Wikipedia will ignore the chatter. They’ve been ready for mobile-first.
Look at the mobile version of the Office page, and notice the similarity with its desktop content. The main article content is the only content that appears on the mobile site. The only sidebar links that appear on mobile point to the equivalent article in other languages, and again, are pushed to the bottom of the HTML. All the other sidebar bloat-causing links are removed altogether.
Needless to say, when Google rolls out algorithms based on mobile-first indexation, Wikipedia’s ready to keep on ranking. Worth noting, it looks like Wikipedia has also shied away from hopping on the AMP bandwagon.
The mobile page for the Office in the screenshot above scores an 89 on mobile and 95 on desktop experiences. Wikipedia uses the m. mobile approach, as opposed to a responsive or adaptive approach to show mobile content, and it doesn’t redirect desktop users when they request the mobile page.
When requesting a desktop page from mobile, the desktop page does redirect to the m. site, accordingly.
For good measure, let’s score the same URL on Pingdom, and GTMetrix.
All 3 tools find that Wikipedia can improve page load by leveraging browser caching, optimizing images, and combining JS and CSS files so that content above-the-fold loads quickly.
Here’s the thing about page speed testing regarding SEO: very few sites get it perfect because most web teams don’t try to nail every tiny little recommendation. Page speed tools want you to optimize every single thing that loads visibly or loads invisibly in the background of a page.
Even then, there’s no guarantee of excellence because standard HTTP 1.0/1.x can only request a few files at a time. The solution for this lies in HTTP2, which allows for multiplexing where a browser or a spider can request multiple files at a time in parallel.
Wikipedia has adopted HTTP2 to improve page speeds for users today, and while Google today still hasn’t enabled HTTP2 for Googlebot crawls, they still recommend you implement it.
The Most Important Technical SEO Success Factor
The Platform onto which a small, medium, or enterprise website is built upon, ultimately determines your SEO ability and scalability. The platform (AKA the framework) is comprised of everything — the servers, the software/code (Mediawiki software and PHP), the databases, the content, the design — that powers a (family of) website(s).
If you understand these building blocks, and how they specifically create your overall site experience, you realize the true limits and true possibilities of technical SEO. You can experiment and infuse different SEO techniques as your platform allows to design a harmonious search engine and user experience.
The Wikimedia Foundation wins enterprise SEO with their platform, where most enterprise organizations struggle due to archaic infrastructure, internal politics, and inefficiency.
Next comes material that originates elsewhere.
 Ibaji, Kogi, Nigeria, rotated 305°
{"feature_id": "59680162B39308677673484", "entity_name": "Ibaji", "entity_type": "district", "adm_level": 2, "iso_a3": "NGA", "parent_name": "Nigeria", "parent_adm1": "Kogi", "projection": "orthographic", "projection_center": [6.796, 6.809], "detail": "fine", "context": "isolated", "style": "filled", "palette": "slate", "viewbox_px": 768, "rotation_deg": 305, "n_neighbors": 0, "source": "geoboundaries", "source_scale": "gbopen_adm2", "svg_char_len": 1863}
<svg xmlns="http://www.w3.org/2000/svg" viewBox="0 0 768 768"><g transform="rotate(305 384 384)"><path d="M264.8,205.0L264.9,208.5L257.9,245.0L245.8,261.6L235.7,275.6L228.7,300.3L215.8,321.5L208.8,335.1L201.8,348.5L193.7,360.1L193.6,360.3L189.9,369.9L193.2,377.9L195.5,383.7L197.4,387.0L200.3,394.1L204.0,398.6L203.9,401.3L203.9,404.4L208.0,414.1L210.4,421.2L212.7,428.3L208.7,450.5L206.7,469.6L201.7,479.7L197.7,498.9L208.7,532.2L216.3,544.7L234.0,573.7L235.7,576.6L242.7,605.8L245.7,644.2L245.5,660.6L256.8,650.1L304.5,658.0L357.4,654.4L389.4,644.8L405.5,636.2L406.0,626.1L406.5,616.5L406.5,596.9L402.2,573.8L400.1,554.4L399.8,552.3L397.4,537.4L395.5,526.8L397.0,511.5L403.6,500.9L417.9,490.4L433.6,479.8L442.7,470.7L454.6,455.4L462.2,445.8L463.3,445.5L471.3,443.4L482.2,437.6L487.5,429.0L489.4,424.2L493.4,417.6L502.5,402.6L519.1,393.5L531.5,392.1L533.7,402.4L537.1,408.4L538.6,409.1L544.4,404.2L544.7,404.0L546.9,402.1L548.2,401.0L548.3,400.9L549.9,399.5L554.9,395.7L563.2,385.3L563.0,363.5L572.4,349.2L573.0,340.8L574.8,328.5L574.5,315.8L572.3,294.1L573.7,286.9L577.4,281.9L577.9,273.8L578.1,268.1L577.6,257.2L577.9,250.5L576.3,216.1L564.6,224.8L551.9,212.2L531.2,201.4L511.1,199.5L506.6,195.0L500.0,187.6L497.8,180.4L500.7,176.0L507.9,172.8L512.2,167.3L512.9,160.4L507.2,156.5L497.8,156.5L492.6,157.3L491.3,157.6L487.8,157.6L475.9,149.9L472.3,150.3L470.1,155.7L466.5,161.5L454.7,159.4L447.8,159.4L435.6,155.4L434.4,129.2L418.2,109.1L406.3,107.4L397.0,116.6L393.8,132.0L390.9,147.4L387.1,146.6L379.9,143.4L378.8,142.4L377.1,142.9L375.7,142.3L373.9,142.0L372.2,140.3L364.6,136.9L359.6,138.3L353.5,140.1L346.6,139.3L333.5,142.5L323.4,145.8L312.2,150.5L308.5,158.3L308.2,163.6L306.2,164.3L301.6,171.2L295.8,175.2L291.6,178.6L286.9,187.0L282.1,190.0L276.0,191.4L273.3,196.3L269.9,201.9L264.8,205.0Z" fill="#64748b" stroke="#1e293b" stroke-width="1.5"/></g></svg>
If Wikipedia executed like most large enterprises, it’s SEO technology wouldn’t be as powerful as it is today, and without SEO domination, who knows if Wikipedia would exist as the household brand it is today?
The platform also enables Wikipedia’s dozen sister Project sites, such as Wikidata, Wikinews, and Wiktionary so they can piggyback and position themselves to dominate web search too.
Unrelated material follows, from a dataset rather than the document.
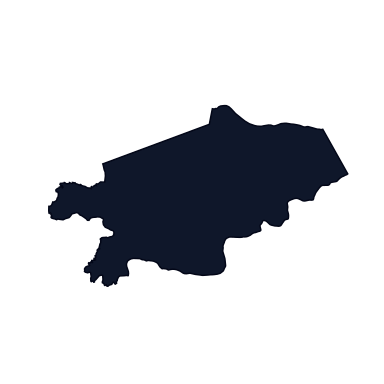 the district of St Helen Estate, Micoud, Saint Lucia, rotated 132°
{"feature_id": "8701671B95563300423658", "entity_name": "St Helen Estate", "entity_type": "district", "adm_level": 2, "iso_a3": "LCA", "parent_name": "Saint Lucia", "parent_adm1": "Micoud", "projection": "equal_earth", "projection_center": [-60.905, 13.787], "detail": "fine", "context": "isolated", "style": "filled", "palette": "ink", "viewbox_px": 384, "rotation_deg": 132, "n_neighbors": 0, "source": "geoboundaries", "source_scale": "gbopen_adm2", "svg_char_len": 6047}
<svg xmlns="http://www.w3.org/2000/svg" viewBox="0 0 384 384"><g transform="rotate(132 192 192)"><path d="M230.8,277.1L231.3,276.2L234.3,272.0L235.2,270.0L238.0,267.1L241.8,264.4L243.1,263.5L245.8,266.7L249.1,267.1L249.4,268.0L250.0,268.5L250.6,268.4L251.2,267.4L251.7,268.4L252.4,268.8L252.8,268.7L253.7,269.2L254.2,269.0L255.4,269.3L255.3,270.3L255.8,270.3L257.0,269.3L257.2,270.0L257.8,271.1L258.6,272.0L258.9,272.6L259.4,275.1L260.6,277.3L261.1,278.6L261.5,278.9L261.4,279.6L261.0,279.7L261.2,280.1L262.1,280.0L262.8,282.3L263.4,283.5L263.6,284.0L263.4,285.1L264.0,285.4L264.1,286.0L264.7,286.9L264.9,286.5L265.7,286.6L266.0,287.0L266.8,288.6L267.0,289.3L267.7,288.8L269.5,290.4L270.0,291.0L270.2,292.8L270.4,293.2L270.8,293.0L272.5,294.4L273.7,295.6L274.7,295.2L274.9,294.1L274.1,292.6L274.9,291.0L275.6,291.0L275.8,291.2L275.5,292.6L276.1,293.2L277.2,293.9L278.2,293.5L278.7,294.0L280.3,294.5L281.7,294.5L282.3,293.5L282.6,293.2L281.8,291.3L283.5,289.4L285.8,288.0L286.8,288.1L287.7,287.5L289.1,287.0L291.5,287.7L292.1,288.2L292.5,288.8L295.4,287.6L297.3,287.7L298.4,288.8L301.7,286.0L303.4,284.1L303.4,283.8L302.8,283.8L302.3,283.6L302.3,282.6L303.0,282.0L303.2,281.1L303.6,280.2L303.9,280.5L305.2,279.7L305.3,279.0L305.0,278.2L304.6,277.3L303.9,276.1L303.1,274.0L301.9,273.8L301.2,272.5L298.9,269.2L297.4,268.6L296.4,268.2L293.4,266.3L292.0,266.2L288.2,266.5L287.3,265.7L284.5,264.0L283.5,261.6L284.1,260.9L284.0,259.8L283.4,258.2L283.0,255.4L282.7,252.4L283.0,250.8L282.0,249.6L279.4,250.0L277.3,248.8L275.0,246.6L273.6,245.5L272.0,243.3L271.8,241.7L271.2,240.3L271.8,239.4L272.7,238.7L273.7,238.3L275.6,235.9L276.2,232.9L275.0,229.3L274.7,227.2L273.5,224.6L273.9,223.6L274.1,223.3L275.0,222.1L275.8,222.1L275.9,221.8L276.2,221.3L276.8,221.3L278.5,221.6L280.5,223.1L282.0,223.8L282.6,224.3L283.0,225.5L283.8,226.1L285.6,227.9L285.9,228.1L286.6,228.5L287.2,228.1L287.9,228.8L288.5,228.5L289.2,227.1L289.8,226.8L290.8,225.9L292.2,225.6L295.5,223.8L295.6,223.0L296.1,222.6L296.5,222.6L296.6,223.6L297.3,223.6L298.7,223.6L298.9,223.2L298.8,222.6L301.6,222.1L303.2,221.0L303.6,221.0L304.0,221.3L304.4,221.3L304.5,220.3L304.9,219.8L305.9,219.7L306.7,220.4L306.9,220.4L307.6,219.6L307.7,219.2L306.8,218.7L306.9,218.3L307.8,218.6L308.2,219.0L308.6,219.7L309.0,219.7L309.5,220.0L310.0,220.7L310.9,220.2L311.1,218.9L311.3,219.0L311.6,220.0L311.9,220.4L312.2,220.3L313.2,220.3L313.4,220.4L313.4,221.2L313.6,221.4L313.9,221.4L314.7,220.8L314.9,219.1L315.6,219.1L316.3,219.5L317.0,220.0L318.5,220.7L319.9,220.7L321.1,220.4L322.0,219.3L323.0,218.7L322.9,217.5L321.8,215.4L320.2,214.6L319.8,213.4L322.2,210.4L324.1,209.4L324.5,208.9L325.6,207.9L326.1,207.1L326.0,206.8L325.1,206.6L324.5,205.9L324.8,204.7L324.2,204.3L323.0,205.1L321.6,204.8L316.2,204.9L314.1,203.4L313.8,202.6L314.0,202.3L316.5,199.7L317.8,198.8L318.3,198.8L319.4,197.9L319.0,196.2L319.8,194.8L319.8,194.3L318.3,193.7L318.9,192.8L318.7,191.9L318.2,191.4L316.6,191.2L314.3,189.8L313.7,190.2L313.1,190.1L312.0,190.3L311.6,190.2L311.4,189.3L311.9,188.1L311.7,187.3L310.2,187.0L309.4,188.3L309.1,188.1L307.7,188.4L307.1,188.9L304.7,189.7L303.5,189.7L302.7,189.5L299.6,186.4L297.7,184.7L297.0,183.5L296.7,183.5L295.1,184.6L293.6,186.2L291.0,190.8L289.7,192.2L288.5,193.0L286.3,193.7L284.0,193.2L282.5,192.6L280.6,191.2L278.9,189.2L276.4,186.2L275.7,183.8L274.4,182.1L274.0,180.6L273.7,179.8L272.1,178.7L270.6,176.5L270.3,176.2L269.1,174.3L268.3,172.0L267.9,169.9L269.1,165.7L269.1,163.1L268.9,162.7L268.1,162.1L266.1,159.3L266.1,158.5L265.7,157.3L264.7,156.6L263.9,156.1L262.3,154.7L261.1,153.2L260.2,151.7L259.8,150.9L259.1,149.0L258.8,148.2L258.4,145.7L258.3,144.7L258.0,143.8L257.6,142.9L256.5,141.5L253.7,139.2L251.0,134.4L248.4,130.7L247.1,128.7L246.5,128.0L242.9,124.5L241.1,122.9L239.9,121.6L238.2,120.0L235.9,118.1L234.4,117.2L233.8,116.8L233.2,116.6L231.6,116.3L230.6,116.1L229.8,116.0L228.9,116.2L226.6,117.0L225.6,117.2L225.0,117.3L224.1,117.9L220.3,122.1L219.6,122.9L219.0,123.8L216.0,128.7L215.5,129.4L215.0,129.9L213.4,131.0L212.5,131.7L211.9,132.4L211.3,132.9L210.4,133.4L207.9,134.3L206.5,135.0L205.6,135.2L204.8,135.4L204.1,135.4L203.2,135.3L201.0,134.4L200.2,133.9L197.7,131.0L196.1,129.0L193.5,125.9L192.1,124.6L191.2,124.0L190.6,123.5L190.2,122.9L188.9,121.7L187.7,120.9L185.1,119.8L182.8,119.4L181.3,118.9L180.5,118.4L179.5,117.6L177.2,116.4L175.9,115.5L175.1,115.2L174.6,115.2L174.0,115.6L173.3,116.6L172.3,118.1L171.6,118.9L171.1,119.2L170.0,119.2L169.4,119.2L168.5,119.3L167.5,119.6L166.5,120.1L165.5,119.9L164.7,119.1L164.1,117.9L163.9,116.6L163.9,115.2L164.0,112.4L163.6,111.1L162.4,108.9L161.8,107.8L160.3,105.9L159.6,104.9L158.7,104.1L157.7,103.6L156.7,103.6L154.6,104.0L152.5,104.2L151.5,104.4L150.4,104.2L149.4,103.7L148.5,103.0L147.5,102.6L146.5,103.2L145.6,103.9L144.7,104.7L143.9,105.6L143.2,106.6L141.8,108.8L140.9,109.5L139.1,110.8L138.3,111.7L137.5,112.7L136.8,113.6L135.8,114.1L134.8,114.2L133.7,114.1L131.7,113.3L128.6,111.7L127.7,111.0L126.8,110.2L126.1,109.2L125.6,108.0L124.8,105.5L124.5,104.1L123.9,103.0L123.1,102.1L122.2,101.4L119.4,99.4L118.6,98.4L117.8,97.5L116.9,96.8L115.9,97.0L114.0,98.2L111.9,98.8L110.9,99.2L109.9,99.5L108.9,99.7L106.8,99.9L103.6,100.2L101.5,100.1L100.4,99.9L99.5,99.2L98.7,98.4L96.3,95.8L95.4,95.1L94.3,94.9L93.3,95.3L92.3,95.2L91.3,94.7L87.8,91.9L86.8,91.5L84.7,91.5L82.6,91.3L81.6,91.1L80.5,90.8L79.6,90.4L78.6,89.9L77.6,89.6L76.6,89.2L75.6,88.6L74.3,88.4L57.9,136.8L58.7,137.3L59.5,138.2L60.1,139.3L60.9,140.2L61.6,141.2L62.2,142.4L63.3,144.7L65.7,149.4L66.5,150.3L67.4,150.9L68.3,151.7L69.0,152.7L69.9,155.2L70.4,156.4L71.0,157.5L72.3,159.7L73.7,161.9L74.4,162.8L75.2,163.8L76.5,165.9L77.9,168.0L78.7,168.9L81.3,171.3L82.2,171.9L83.8,172.6L86.7,174.2L87.7,174.9L88.5,175.7L89.5,178.1L90.3,179.1L91.1,180.0L94.6,182.8L96.5,184.2L97.3,185.0L99.4,187.6L100.7,189.8L102.9,195.0L103.9,200.1L104.2,204.4L104.6,212.2L104.0,218.3L104.0,221.6L104.8,224.2L106.5,226.1L109.0,228.3L110.9,229.1L113.2,229.1L114.3,230.4L115.5,231.0L116.5,232.6L130.1,224.4L230.8,277.1Z" fill="#0f172a" stroke="#020617" stroke-width="1.5"/></g></svg>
Wikipedia is far from perfect, as an SEO platform, and as the world’s most accurate encyclopedia. Like Youtube, Reddit, and Twitter, it too has systemic biases that challenge it from truly becoming the deepest, truest, and richest source of knowledge.
Hopefully, Wikipedia’s founders keep working on it.
Whether you agree or disagree with my assessments of their technical SEO foundation, I believe SEO professionals of all levels can greatly benefit from observing how large websites like Wikipedia structure their code and content at a page level and at a site level.
What Wikipedia tactics have you tested, and what results have you seen? What tactics are you hoping to apply? Which of Wikimedia’s sister projects do you predict to be most successful?